#### What to produce:
When you reach the line that contains "jours de présence" in the data below, start reproducing lines exactly, and stop after the line that contains "Salaire brut : 5000 euros".

|---|

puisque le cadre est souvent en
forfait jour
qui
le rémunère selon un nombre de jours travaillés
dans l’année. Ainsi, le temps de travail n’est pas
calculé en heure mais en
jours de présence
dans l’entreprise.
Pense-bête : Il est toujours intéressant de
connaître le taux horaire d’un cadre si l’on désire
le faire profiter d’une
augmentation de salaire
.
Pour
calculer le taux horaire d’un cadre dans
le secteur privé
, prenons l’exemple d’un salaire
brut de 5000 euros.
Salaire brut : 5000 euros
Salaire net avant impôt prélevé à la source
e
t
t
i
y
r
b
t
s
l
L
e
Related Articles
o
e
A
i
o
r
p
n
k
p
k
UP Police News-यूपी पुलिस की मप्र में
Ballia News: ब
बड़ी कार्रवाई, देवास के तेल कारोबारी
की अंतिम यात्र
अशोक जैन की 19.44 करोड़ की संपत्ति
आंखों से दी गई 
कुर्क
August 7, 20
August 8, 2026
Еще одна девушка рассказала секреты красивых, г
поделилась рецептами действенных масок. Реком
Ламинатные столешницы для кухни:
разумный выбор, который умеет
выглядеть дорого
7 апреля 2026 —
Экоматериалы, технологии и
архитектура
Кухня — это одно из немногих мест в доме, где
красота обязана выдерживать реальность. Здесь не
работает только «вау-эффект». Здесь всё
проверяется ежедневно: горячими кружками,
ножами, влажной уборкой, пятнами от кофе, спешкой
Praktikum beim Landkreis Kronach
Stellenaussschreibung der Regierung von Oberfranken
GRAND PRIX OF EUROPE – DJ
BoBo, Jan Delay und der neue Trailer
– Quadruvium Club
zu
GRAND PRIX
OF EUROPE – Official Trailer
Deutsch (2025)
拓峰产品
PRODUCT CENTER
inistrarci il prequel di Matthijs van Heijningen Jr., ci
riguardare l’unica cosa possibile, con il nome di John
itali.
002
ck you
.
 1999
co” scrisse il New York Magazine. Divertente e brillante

|---|

#### Output below:
jours de présence
dans l’entreprise.
Pense-bête : Il est toujours intéressant de
connaître le taux horaire d’un cadre si l’on désire
le faire profiter d’une
augmentation de salaire
.
Pour
calculer le taux horaire d’un cadre dans
le secteur privé
, prenons l’exemple d’un salaire
brut de 5000 euros.
Salaire brut : 5000 euros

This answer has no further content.